As a general practice, when a product receives one of the major validations, and our customers invest their resources in that version of the product, we try to keep supporting that version even while the "state of the art" advances. Thus, as the Luna SA product advances (newer software and firmware versions being released) it would be our general practice to make available (sell) the "frozen" CC'd version as long as possible for customers who wish to match units that they already own, while also offering the newer versions for those customers who did not require CC compliance.

What you might notice is that - when possible - a newer release of software is made compatible with an older milestone release of firmware (such as the Common Criteria-validated or FIPS-validated version). Features or fixes to the overall system can take the form of software-only, firmware-only, and combinations that involve changes to both software and firmware to achieve the fix or the new functionality. Thus, it becomes apparent that, if you need to retain strict Common Criteria compliance, you cannot take advantage of any fix or any functional improvement (feature) that has a firmware component to it [since it is the specific hardware and firmware combination that is evaluated and certified].

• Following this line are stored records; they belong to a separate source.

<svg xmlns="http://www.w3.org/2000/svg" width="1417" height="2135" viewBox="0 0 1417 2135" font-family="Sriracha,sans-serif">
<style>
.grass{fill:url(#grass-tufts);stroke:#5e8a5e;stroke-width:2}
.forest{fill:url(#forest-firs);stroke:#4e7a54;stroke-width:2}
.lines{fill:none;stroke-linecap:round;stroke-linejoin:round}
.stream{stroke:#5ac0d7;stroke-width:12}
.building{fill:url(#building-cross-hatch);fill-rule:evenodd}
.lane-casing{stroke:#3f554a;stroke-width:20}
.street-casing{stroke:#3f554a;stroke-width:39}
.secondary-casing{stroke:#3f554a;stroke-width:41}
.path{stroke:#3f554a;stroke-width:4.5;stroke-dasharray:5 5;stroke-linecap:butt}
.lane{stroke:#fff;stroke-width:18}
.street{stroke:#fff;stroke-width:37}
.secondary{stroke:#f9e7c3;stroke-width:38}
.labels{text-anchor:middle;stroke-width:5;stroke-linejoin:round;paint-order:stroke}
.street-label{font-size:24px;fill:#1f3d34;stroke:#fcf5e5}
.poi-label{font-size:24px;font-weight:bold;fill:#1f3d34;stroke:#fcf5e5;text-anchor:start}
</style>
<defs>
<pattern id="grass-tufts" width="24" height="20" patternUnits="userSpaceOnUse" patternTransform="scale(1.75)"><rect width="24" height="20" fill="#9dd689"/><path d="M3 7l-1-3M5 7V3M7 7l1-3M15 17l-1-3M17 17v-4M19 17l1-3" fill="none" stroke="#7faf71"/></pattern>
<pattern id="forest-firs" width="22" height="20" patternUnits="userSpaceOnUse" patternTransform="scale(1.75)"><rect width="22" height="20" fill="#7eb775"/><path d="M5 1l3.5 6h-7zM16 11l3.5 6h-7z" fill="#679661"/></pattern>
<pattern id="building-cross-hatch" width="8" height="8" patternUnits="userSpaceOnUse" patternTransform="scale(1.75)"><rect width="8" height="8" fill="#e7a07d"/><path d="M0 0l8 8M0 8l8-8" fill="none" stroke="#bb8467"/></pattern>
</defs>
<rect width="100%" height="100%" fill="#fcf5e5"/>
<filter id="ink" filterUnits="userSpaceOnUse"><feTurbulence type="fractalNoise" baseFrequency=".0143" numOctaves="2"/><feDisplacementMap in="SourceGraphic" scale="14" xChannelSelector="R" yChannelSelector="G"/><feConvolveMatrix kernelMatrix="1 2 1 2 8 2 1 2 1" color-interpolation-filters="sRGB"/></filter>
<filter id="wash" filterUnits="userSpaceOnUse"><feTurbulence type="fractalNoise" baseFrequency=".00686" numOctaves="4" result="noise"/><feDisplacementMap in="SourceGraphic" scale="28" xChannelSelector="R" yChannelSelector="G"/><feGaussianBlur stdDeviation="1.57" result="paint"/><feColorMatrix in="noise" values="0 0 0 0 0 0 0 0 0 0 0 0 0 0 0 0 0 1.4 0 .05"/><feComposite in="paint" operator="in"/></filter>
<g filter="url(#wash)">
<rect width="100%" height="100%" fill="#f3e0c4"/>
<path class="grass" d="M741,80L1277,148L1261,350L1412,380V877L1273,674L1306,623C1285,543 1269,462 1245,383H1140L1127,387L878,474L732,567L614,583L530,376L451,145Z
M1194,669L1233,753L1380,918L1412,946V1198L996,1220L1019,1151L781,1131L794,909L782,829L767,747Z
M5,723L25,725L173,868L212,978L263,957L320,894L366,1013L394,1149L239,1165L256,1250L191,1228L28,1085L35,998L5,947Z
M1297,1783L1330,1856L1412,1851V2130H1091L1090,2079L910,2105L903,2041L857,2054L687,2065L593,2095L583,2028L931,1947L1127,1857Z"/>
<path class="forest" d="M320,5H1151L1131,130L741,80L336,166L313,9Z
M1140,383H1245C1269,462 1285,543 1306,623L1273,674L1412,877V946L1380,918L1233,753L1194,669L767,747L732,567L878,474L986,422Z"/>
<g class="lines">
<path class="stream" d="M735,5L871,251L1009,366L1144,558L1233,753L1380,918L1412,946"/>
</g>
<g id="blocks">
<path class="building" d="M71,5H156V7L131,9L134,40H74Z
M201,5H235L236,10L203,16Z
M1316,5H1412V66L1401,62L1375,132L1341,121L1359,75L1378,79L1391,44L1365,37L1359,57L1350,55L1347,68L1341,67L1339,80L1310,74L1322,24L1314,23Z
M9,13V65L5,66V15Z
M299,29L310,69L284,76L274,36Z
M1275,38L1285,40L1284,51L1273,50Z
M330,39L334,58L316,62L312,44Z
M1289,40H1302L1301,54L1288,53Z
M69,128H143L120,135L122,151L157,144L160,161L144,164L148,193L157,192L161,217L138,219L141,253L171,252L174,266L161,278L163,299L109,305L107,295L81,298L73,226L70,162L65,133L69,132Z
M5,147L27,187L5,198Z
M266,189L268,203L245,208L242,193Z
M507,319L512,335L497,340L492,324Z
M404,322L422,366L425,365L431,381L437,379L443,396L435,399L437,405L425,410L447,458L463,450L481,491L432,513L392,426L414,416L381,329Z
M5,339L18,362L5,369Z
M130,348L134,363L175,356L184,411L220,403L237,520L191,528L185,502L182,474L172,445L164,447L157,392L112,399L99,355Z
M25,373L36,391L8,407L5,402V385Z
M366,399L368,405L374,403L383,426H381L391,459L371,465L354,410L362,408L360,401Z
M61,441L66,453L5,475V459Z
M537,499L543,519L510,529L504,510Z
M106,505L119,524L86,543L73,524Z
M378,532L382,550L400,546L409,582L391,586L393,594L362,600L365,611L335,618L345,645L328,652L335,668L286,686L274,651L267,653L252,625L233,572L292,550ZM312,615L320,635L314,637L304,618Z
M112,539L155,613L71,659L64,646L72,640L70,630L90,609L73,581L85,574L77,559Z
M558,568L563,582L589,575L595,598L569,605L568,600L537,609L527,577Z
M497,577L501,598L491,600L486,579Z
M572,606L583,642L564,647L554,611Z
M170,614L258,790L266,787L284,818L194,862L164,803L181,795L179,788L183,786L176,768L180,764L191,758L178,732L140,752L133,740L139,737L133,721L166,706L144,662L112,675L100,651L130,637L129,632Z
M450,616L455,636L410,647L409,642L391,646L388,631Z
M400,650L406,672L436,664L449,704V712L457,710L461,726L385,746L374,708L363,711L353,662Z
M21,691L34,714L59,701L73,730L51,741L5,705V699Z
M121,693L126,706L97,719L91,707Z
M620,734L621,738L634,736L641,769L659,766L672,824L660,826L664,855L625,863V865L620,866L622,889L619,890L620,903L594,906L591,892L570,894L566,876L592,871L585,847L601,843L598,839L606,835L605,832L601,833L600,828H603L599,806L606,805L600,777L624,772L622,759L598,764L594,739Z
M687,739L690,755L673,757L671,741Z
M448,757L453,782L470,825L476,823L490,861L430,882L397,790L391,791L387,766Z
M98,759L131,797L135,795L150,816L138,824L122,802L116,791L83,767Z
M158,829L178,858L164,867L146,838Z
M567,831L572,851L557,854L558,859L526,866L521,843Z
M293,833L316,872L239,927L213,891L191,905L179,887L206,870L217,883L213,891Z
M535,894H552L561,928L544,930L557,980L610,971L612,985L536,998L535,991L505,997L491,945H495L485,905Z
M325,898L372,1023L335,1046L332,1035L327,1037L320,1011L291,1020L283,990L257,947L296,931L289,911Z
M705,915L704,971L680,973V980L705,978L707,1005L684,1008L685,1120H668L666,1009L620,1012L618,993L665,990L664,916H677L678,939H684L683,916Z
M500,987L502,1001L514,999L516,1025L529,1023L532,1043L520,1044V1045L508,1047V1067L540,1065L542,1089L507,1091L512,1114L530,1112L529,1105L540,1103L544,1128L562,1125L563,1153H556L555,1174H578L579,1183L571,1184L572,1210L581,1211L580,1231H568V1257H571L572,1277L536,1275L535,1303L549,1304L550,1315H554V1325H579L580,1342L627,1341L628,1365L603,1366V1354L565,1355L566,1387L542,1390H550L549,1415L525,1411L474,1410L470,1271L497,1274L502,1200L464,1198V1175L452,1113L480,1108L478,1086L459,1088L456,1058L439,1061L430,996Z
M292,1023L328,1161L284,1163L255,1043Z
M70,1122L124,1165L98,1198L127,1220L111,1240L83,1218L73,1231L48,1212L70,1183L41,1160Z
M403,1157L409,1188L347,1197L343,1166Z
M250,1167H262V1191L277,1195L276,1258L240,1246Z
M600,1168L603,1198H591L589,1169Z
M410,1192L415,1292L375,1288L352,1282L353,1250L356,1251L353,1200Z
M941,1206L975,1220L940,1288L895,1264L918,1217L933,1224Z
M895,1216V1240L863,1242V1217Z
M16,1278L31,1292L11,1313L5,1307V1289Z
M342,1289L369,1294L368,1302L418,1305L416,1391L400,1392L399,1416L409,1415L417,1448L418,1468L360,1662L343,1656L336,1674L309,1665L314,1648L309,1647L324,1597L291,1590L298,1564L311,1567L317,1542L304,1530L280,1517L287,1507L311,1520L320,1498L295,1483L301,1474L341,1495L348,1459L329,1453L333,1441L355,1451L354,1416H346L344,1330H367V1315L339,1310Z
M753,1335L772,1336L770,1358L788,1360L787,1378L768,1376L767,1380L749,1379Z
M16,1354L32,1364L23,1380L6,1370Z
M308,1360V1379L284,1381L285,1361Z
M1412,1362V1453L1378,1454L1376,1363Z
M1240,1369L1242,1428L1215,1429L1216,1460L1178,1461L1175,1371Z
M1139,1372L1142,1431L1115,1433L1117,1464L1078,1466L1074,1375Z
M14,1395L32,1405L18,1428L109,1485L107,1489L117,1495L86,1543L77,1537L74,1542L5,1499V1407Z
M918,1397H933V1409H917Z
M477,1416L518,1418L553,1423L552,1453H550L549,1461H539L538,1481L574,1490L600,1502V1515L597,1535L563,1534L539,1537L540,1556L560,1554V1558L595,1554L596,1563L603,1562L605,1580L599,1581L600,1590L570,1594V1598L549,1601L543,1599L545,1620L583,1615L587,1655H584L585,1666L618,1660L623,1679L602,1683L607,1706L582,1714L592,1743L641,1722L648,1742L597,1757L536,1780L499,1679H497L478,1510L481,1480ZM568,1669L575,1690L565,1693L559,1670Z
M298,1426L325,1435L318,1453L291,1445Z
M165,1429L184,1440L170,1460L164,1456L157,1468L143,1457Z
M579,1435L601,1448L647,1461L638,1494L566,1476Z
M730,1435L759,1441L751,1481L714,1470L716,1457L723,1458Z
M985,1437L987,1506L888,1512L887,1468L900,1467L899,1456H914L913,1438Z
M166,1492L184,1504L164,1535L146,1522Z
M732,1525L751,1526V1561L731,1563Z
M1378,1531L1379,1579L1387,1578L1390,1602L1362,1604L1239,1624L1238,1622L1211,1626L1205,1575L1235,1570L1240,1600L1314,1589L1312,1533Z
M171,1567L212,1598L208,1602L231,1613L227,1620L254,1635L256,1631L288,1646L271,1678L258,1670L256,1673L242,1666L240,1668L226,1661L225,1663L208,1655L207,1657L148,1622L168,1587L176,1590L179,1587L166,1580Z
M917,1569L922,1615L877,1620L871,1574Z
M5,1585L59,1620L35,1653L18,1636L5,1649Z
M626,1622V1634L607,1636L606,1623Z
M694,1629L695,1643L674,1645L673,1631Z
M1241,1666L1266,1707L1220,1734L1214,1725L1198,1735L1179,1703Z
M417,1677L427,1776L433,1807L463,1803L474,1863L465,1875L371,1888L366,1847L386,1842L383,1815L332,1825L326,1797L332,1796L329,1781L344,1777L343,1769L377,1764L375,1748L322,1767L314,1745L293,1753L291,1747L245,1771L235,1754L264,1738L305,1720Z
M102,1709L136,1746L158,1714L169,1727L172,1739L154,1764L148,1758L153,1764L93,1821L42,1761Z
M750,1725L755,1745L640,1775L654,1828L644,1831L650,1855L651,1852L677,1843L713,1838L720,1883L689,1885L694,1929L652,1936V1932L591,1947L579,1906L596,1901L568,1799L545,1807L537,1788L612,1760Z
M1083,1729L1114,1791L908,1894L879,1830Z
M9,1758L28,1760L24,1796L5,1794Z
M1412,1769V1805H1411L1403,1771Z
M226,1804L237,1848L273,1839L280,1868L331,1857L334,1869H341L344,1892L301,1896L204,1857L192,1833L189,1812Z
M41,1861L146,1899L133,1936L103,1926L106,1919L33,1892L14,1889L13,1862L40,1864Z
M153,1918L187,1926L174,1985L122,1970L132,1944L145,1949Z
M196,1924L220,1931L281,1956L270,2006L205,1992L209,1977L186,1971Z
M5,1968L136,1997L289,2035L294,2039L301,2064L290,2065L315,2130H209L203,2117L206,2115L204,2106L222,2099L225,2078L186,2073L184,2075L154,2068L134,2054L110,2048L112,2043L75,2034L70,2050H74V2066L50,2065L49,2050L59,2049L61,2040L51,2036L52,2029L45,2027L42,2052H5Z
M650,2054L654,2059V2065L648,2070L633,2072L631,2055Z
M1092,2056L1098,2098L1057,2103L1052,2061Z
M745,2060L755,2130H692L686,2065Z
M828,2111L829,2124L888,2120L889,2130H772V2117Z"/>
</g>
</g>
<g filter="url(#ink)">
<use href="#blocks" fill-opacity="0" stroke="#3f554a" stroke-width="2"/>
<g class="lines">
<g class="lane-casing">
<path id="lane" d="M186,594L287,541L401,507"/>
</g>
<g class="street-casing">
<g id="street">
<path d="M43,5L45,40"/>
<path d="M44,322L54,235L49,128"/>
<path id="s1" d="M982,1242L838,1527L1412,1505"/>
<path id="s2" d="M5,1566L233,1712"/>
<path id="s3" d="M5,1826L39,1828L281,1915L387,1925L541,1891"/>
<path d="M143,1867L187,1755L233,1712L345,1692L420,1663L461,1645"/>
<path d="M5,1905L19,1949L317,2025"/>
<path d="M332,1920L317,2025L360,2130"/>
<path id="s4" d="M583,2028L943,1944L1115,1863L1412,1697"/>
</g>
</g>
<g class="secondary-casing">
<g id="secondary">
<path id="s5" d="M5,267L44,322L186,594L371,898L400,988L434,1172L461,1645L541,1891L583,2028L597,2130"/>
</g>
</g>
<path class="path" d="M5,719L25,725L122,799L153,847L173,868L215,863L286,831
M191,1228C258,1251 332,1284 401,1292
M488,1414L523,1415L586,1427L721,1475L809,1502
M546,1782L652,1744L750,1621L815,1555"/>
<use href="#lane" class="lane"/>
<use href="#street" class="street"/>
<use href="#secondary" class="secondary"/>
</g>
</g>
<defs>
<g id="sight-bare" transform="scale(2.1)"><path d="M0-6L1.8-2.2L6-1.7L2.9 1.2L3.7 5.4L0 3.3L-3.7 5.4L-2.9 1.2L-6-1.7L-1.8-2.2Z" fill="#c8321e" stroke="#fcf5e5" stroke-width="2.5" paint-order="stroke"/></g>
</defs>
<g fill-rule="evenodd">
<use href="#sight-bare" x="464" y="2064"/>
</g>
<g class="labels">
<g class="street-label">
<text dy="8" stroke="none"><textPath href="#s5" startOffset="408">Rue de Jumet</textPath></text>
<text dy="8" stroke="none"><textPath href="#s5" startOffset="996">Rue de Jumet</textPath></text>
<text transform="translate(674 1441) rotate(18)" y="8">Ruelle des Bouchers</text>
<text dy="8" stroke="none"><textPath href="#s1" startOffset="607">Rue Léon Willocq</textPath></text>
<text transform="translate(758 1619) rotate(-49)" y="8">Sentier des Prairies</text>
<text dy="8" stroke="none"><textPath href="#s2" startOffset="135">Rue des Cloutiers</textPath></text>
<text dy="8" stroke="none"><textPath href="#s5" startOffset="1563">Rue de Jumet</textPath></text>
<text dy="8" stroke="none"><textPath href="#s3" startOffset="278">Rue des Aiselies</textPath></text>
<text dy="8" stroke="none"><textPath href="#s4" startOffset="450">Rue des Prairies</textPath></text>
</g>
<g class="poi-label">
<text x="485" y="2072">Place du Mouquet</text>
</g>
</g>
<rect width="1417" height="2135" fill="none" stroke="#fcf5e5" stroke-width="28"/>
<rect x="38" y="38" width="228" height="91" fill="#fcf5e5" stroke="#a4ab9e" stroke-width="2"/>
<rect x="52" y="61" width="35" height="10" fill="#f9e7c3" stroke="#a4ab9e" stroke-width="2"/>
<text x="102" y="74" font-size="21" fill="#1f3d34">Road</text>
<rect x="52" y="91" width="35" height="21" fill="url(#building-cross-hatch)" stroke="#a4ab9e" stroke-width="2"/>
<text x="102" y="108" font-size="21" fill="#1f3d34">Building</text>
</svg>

If you choose to use newer software (Client, Appliance, or both) while retaining an older firmware, be aware that only those new features (and fixes) that are implemented entirely in software would become available to you. Any newer product features that depended on newer firmware could not be accessed without updating the firmware, which would then invalidate that HSM from its strict compliance with Common Criteria - it would no longer be the exact version that was validated. One example is when new encryption algorithms are added, they are implemented in firmware. The software might allow you to call for a new algorithm, but if you have retained older firmware that didn't include such an algorithm, the response (naturally) would be an error message, such as "Mechanism Invalid".

NOTE: Due to the way that CC rules work, a validated product must be shipped from the factory. If you already own a Luna appliance that has the proper hardware, you cannot simply apply an upgrade/update and achieve CC compliance. Naturally, any competing product faces the same constraints.

So, What Are the Options?

If you absolutely need CC-validated equipment, because your own organization's rules require it, or because your customers require it, then you should purchase a CC-validated version.

If you simply prefer the peace-of-mind associated with the CC blessing - unbiased third-party confirmation that we have conformed to certain rigorous standards with our product - but you also require the newer features or algorithms, consider the following possibility. You might accept that there is some "halo" effect attached to our other products, especially in the same product lines that have been submitted and validated, because we follow the same procedures in our design, testing, sourcing, manufacturing, and other handling for all our HSM products that we do for those that go into the Common Criteria submission pipeline.

In other words, we believe that any given product that we make is likely to meet a CC standard if submitted because we make them all that way. Then we select the one(s) that we believe are early enough in their life-window and their customer appeal to be worth submitting to the year(s?)-long evaluation process.